▶ [REQUIRED ACTIONS]:
(1) According to the Theatre Terrific text, who became the company's artistic director in 2001?
(2) Please carry on the Theatre Terrific text from the point where it stops.

▶ [TEXT EXCERPT]:
Theatre Terrific
- Formation: 1985
- Type: Theatre group
- Purpose: Disability theatre
- Location: Vancouver, British Columbia;
- Website: www.theatreterrific.ca

= Theatre Terrific =

Disability theatre in Vancouver, Canada

Theatre Terrific, also known as the Theatre Terrific Society, is a Canadian disability theatre company based in Vancouver, British Columbia. It is western Canada's oldest disability theatre company.

== History ==
In 1984, Connie Hargrave began to conceive of a theatre company focussed on disabled performers. Theatre Terrific was officially founded in 1985 and was one of Canada's first mixed-ability theatre companies. At this time, Sue Lister was hired as an instructor and soon became Artistic Director. Their first show, a musical revue by Leonard Angel titled Dancing on the Head of a Pin with a Mouse in my Pocket, was performed at the 1986 Vancouver Fringe Festival.

Theatre Terrific launched its outreach program, Direct Access, in 1987. The program was a student-focussed performance group whose ensemble members attended any of Theatre Terrific's drama classes. In 1988, Lister started the process of auditioning and hiring for school tours composed of both abled and disabled actors. They toured across the province of British Columbia, performing commissioned plays at both primary and secondary schools.

In the early 1990s, Theatre Terrific began to receive international attention. They officially gained membership with the Vancouver Professional Theatre Alliance in 1992.

In 1995, the company appointed its second artistic director, Jamie Norris, ^{[2]:74} and Sue Lister returned home to the UK in 1996. Norris left in 1998 and was replaced by co-artistic directors Elaine Avila and Trevor Found. Avila and Found focussed on artistic education before resigning in 2000. In 2001, Liesl Lafferty became Theatre Terrific's artistic director. The company had not been active for over one year preceding Lafferty's appointment. She resigned in November 2004.

Susanna Uchatius became artistic director in 2005, at which point the company shifted away from explicitly disability-centred themes. As artistic director, Uchatius has produced some of her own plays, including Hello in 2019, which focussed on the untold story of Arthur Miller's son, Daniel.

== Artistic directors ==

- Sue Lister (1986-95)
- Jamie Norris (1995–1998)
- Elaine Avila and Trevor Found (1998–2000)
- Liesl Lafferty (2001–2004)
- Susanna Uchatius (2005–2023)
- Laen Hershler (2024-2025)
- Kevin Jesuino (2025- present)

== Production history ==

- Dancing on the Head of a Pin with a Mouse in my Pocket by Leonard Angel (Fringe 1986)

▶ [GIVEN RECORDS]:
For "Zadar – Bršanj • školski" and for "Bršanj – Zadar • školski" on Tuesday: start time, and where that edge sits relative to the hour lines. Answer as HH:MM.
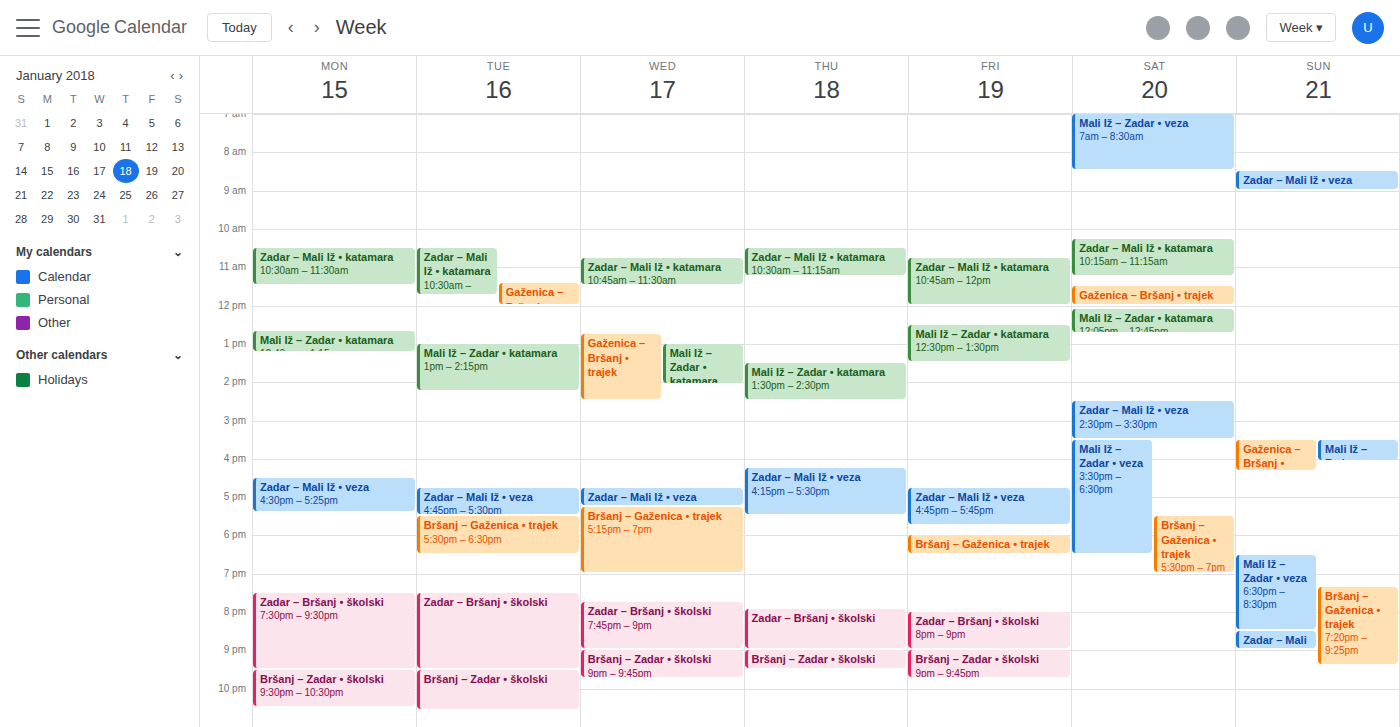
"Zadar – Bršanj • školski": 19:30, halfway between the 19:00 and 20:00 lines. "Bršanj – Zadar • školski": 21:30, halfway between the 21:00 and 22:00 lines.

---

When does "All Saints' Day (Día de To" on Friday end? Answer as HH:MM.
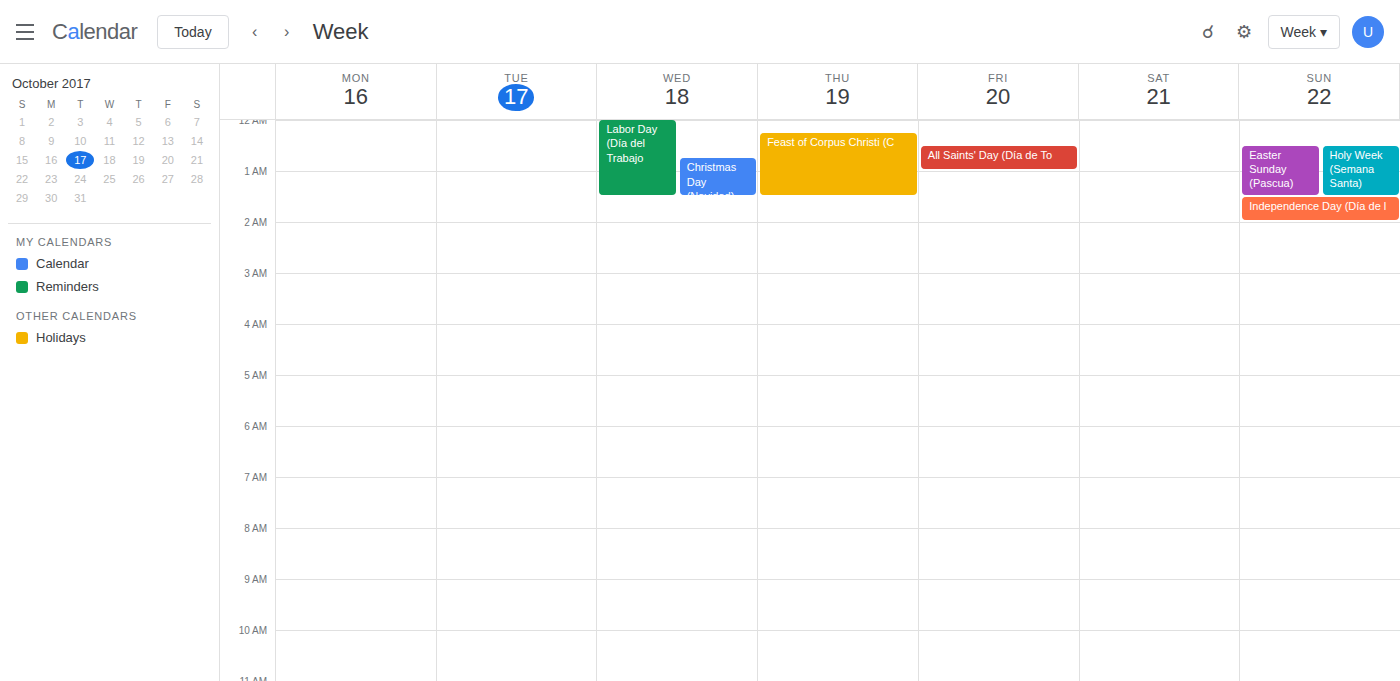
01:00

▶ [REPLIES]:
(1) Liesl Lafferty

(2)
- Such Stuff as Dreams are Made On (cast collaboration for the Fringe 1987)
- One on One (forum theatre touring secondary schools 1988/9)
- Syllabub by Kico Gonzalez-Risso (touring primary schools 1990/91)
- Good-Looking Friends by John Lazarus (touring secondary schools 1992/93)
- Ring of Fire by Margaret Hollingsworth (touring primary schools 1994/95)
- Breeding Doubts by Sandra Ferens (Fringe 1995)
- Scraping the Surface by Lyle Victor Albert (1996)
- Step Right Up by Elaine Avila and Trevor Found (1999)
- Spiralling Within by Siobhan McCarthy (2003)
- Jumpin' Jack by Lyle Victor Albert (2004)
- Error of Eros' Arrows (2004)
- Ugly (2005)
- slowrunning (2006)
- Workin (2007)
- doGs by Susanna Uchatius in collaboration with the cast (2007)
- The Glass Box (2008)
- The Secret Son (2009)
- dirty white by Susanna Uchatius (2010)
- I Love Mondays by Susanna Uchatius (2015)
- The Ridiculous Darkness by Wolfram Lotz - with Alley Theatre and Neworld Theatre (2017)
- Hello by Susanna Uchatius (2019)
- Digital Fracture: VOICES (2020)
- WINDOWS (2021 - online production)

== Awards ==

Year: Award; Category; Work; Result; Notes; Ref.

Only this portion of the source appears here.